> Exercise data:
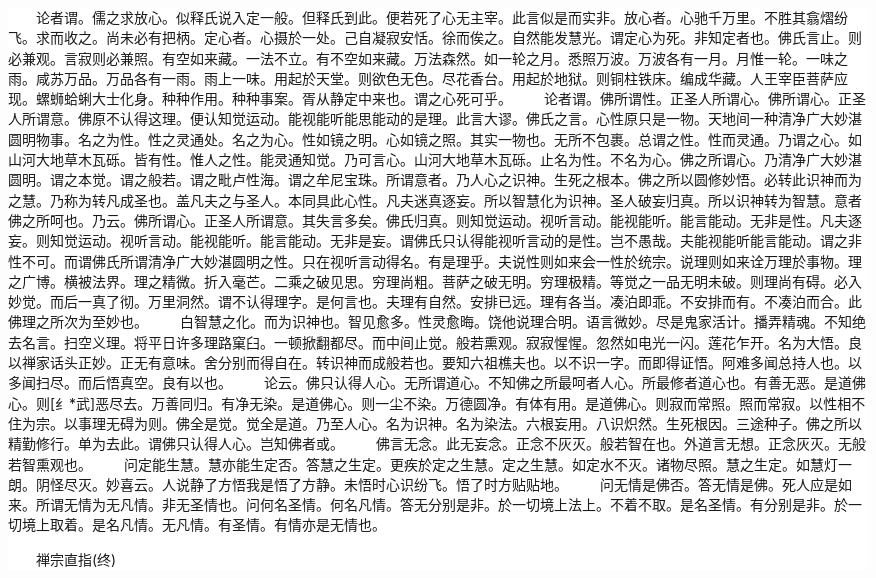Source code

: 　　论者谓。儒之求放心。似释氏说入定一般。但释氏到此。便若死了心无主宰。此言似是而实非。放心者。心驰千万里。不胜其翕熠纷飞。求而收之。尚未必有把柄。定心者。心摄於一处。己自凝寂安恬。徐而俟之。自然能发慧光。谓定心为死。非知定者也。佛氏言止。则必兼观。言寂则必兼照。有空如来藏。一法不立。有不空如来藏。万法森然。如一轮之月。悉照万波。万波各有一月。月惟一轮。一味之雨。咸苏万品。万品各有一雨。雨上一味。用起於天堂。则欲色无色。尽花香台。用起於地狱。则铜柱铁床。编成华藏。人王宰臣菩萨应现。螺蛳蛤蜊大士化身。种种作用。种种事案。胥从静定中来也。谓之心死可乎。
　　论者谓。佛所谓性。正圣人所谓心。佛所谓心。正圣人所谓意。佛原不认得这理。便认知觉运动。能视能听能思能动的是理。此言大谬。佛氏之言。心性原只是一物。天地间一种清净广大妙湛圆明物事。名之为性。性之灵通处。名之为心。性如镜之明。心如镜之照。其实一物也。无所不包裹。总谓之性。性而灵通。乃谓之心。如山河大地草木瓦砾。皆有性。惟人之性。能灵通知觉。乃可言心。山河大地草木瓦砾。止名为性。不名为心。佛之所谓心。乃清净广大妙湛圆明。谓之本觉。谓之般若。谓之毗卢性海。谓之牟尼宝珠。所谓意者。乃人心之识神。生死之根本。佛之所以圆修妙悟。必转此识神而为之慧。乃称为转凡成圣也。盖凡夫之与圣人。本同具此心性。凡夫迷真逐妄。所以智慧化为识神。圣人破妄归真。所以识神转为智慧。意者佛之所呵也。乃云。佛所谓心。正圣人所谓意。其失言多矣。佛氏归真。则知觉运动。视听言动。能视能听。能言能动。无非是性。凡夫逐妄。则知觉运动。视听言动。能视能听。能言能动。无非是妄。谓佛氏只认得能视听言动的是性。岂不愚哉。夫能视能听能言能动。谓之非性不可。而谓佛氏所谓清净广大妙湛圆明之性。只在视听言动得名。有是理乎。夫说性则如来会一性於统宗。说理则如来诠万理於事物。理之广博。横被法界。理之精微。折入毫芒。二乘之破见思。穷理尚粗。菩萨之破无明。穷理极精。等觉之一品无明未破。则理尚有碍。必入妙觉。而后一真了彻。万里洞然。谓不认得理字。是何言也。夫理有自然。安排已远。理有各当。凑泊即乖。不安排而有。不凑泊而合。此佛理之所次为至妙也。
　　白智慧之化。而为识神也。智见愈多。性灵愈晦。饶他说理合明。语言微妙。尽是鬼家活计。播弄精魂。不知绝去名言。扫空义理。将平日许多理路窠臼。一顿掀翻都尽。而中间止觉。般若熏观。寂寂惺惺。忽然如电光一闪。莲花乍开。名为大悟。良以禅家话头正妙。正无有意味。舍分别而得自在。转识神而成般若也。要知六祖樵夫也。以不识一字。而即得证悟。阿难多闻总持人也。以多闻扫尽。而后悟真空。良有以也。
　　论云。佛只认得人心。无所谓道心。不知佛之所最呵者人心。所最修者道心也。有善无恶。是道佛心。则[纟*武]恶尽去。万善同归。有净无染。是道佛心。则一尘不染。万德圆净。有体有用。是道佛心。则寂而常照。照而常寂。以性相不住为宗。以事理无碍为则。佛全是觉。觉全是道。乃至人心。名为识神。名为染法。六根妄用。八识炽然。生死根因。三途种子。佛之所以精勤修行。单为去此。谓佛只认得人心。岂知佛者或。
　　佛言无念。此无妄念。正念不灰灭。般若智在也。外道言无想。正念灰灭。无般若智熏观也。
　　问定能生慧。慧亦能生定否。答慧之生定。更疾於定之生慧。定之生慧。如定水不灭。诸物尽照。慧之生定。如慧灯一朗。阴怪尽灭。妙喜云。人说静了方悟我是悟了方静。未悟时心识纷飞。悟了时方贴贴地。
　　问无情是佛否。答无情是佛。死人应是如来。所谓无情为无凡情。非无圣情也。问何名圣情。何名凡情。答无分别是非。於一切境上法上。不着不取。是名圣情。有分别是非。於一切境上取着。是名凡情。无凡情。有圣情。有情亦是无情也。

　　禅宗直指(终)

> Assignment:
Please return all of the entries word for word, excluding the pictures.

> Response:
Source code

: 　　论者谓。儒之求放心。似释氏说入定一般。但释氏到此。便若死了心无主宰。此言似是而实非。放心者。心驰千万里。不胜其翕熠纷飞。求而收之。尚未必有把柄。定心者。心摄於一处。己自凝寂安恬。徐而俟之。自然能发慧光。谓定心为死。非知定者也。佛氏言止。则必兼观。言寂则必兼照。有空如来藏。一法不立。有不空如来藏。万法森然。如一轮之月。悉照万波。万波各有一月。月惟一轮。一味之雨。咸苏万品。万品各有一雨。雨上一味。用起於天堂。则欲色无色。尽花香台。用起於地狱。则铜柱铁床。编成华藏。人王宰臣菩萨应现。螺蛳蛤蜊大士化身。种种作用。种种事案。胥从静定中来也。谓之心死可乎。
　　论者谓。佛所谓性。正圣人所谓心。佛所谓心。正圣人所谓意。佛原不认得这理。便认知觉运动。能视能听能思能动的是理。此言大谬。佛氏之言。心性原只是一物。天地间一种清净广大妙湛圆明物事。名之为性。性之灵通处。名之为心。性如镜之明。心如镜之照。其实一物也。无所不包裹。总谓之性。性而灵通。乃谓之心。如山河大地草木瓦砾。皆有性。惟人之性。能灵通知觉。乃可言心。山河大地草木瓦砾。止名为性。不名为心。佛之所谓心。乃清净广大妙湛圆明。谓之本觉。谓之般若。谓之毗卢性海。谓之牟尼宝珠。所谓意者。乃人心之识神。生死之根本。佛之所以圆修妙悟。必转此识神而为之慧。乃称为转凡成圣也。盖凡夫之与圣人。本同具此心性。凡夫迷真逐妄。所以智慧化为识神。圣人破妄归真。所以识神转为智慧。意者佛之所呵也。乃云。佛所谓心。正圣人所谓意。其失言多矣。佛氏归真。则知觉运动。视听言动。能视能听。能言能动。无非是性。凡夫逐妄。则知觉运动。视听言动。能视能听。能言能动。无非是妄。谓佛氏只认得能视听言动的是性。岂不愚哉。夫能视能听能言能动。谓之非性不可。而谓佛氏所谓清净广大妙湛圆明之性。只在视听言动得名。有是理乎。夫说性则如来会一性於统宗。说理则如来诠万理於事物。理之广博。横被法界。理之精微。折入毫芒。二乘之破见思。穷理尚粗。菩萨之破无明。穷理极精。等觉之一品无明未破。则理尚有碍。必入妙觉。而后一真了彻。万里洞然。谓不认得理字。是何言也。夫理有自然。安排已远。理有各当。凑泊即乖。不安排而有。不凑泊而合。此佛理之所次为至妙也。
　　白智慧之化。而为识神也。智见愈多。性灵愈晦。饶他说理合明。语言微妙。尽是鬼家活计。播弄精魂。不知绝去名言。扫空义理。将平日许多理路窠臼。一顿掀翻都尽。而中间止觉。般若熏观。寂寂惺惺。忽然如电光一闪。莲花乍开。名为大悟。良以禅家话头正妙。正无有意味。舍分别而得自在。转识神而成般若也。要知六祖樵夫也。以不识一字。而即得证悟。阿难多闻总持人也。以多闻扫尽。而后悟真空。良有以也。
　　论云。佛只认得人心。无所谓道心。不知佛之所最呵者人心。所最修者道心也。有善无恶。是道佛心。则[纟*武]恶尽去。万善同归。有净无染。是道佛心。则一尘不染。万德圆净。有体有用。是道佛心。则寂而常照。照而常寂。以性相不住为宗。以事理无碍为则。佛全是觉。觉全是道。乃至人心。名为识神。名为染法。六根妄用。八识炽然。生死根因。三途种子。佛之所以精勤修行。单为去此。谓佛只认得人心。岂知佛者或。
　　佛言无念。此无妄念。正念不灰灭。般若智在也。外道言无想。正念灰灭。无般若智熏观也。
　　问定能生慧。慧亦能生定否。答慧之生定。更疾於定之生慧。定之生慧。如定水不灭。诸物尽照。慧之生定。如慧灯一朗。阴怪尽灭。妙喜云。人说静了方悟我是悟了方静。未悟时心识纷飞。悟了时方贴贴地。
　　问无情是佛否。答无情是佛。死人应是如来。所谓无情为无凡情。非无圣情也。问何名圣情。何名凡情。答无分别是非。於一切境上法上。不着不取。是名圣情。有分别是非。於一切境上取着。是名凡情。无凡情。有圣情。有情亦是无情也。

　　禅宗直指(终)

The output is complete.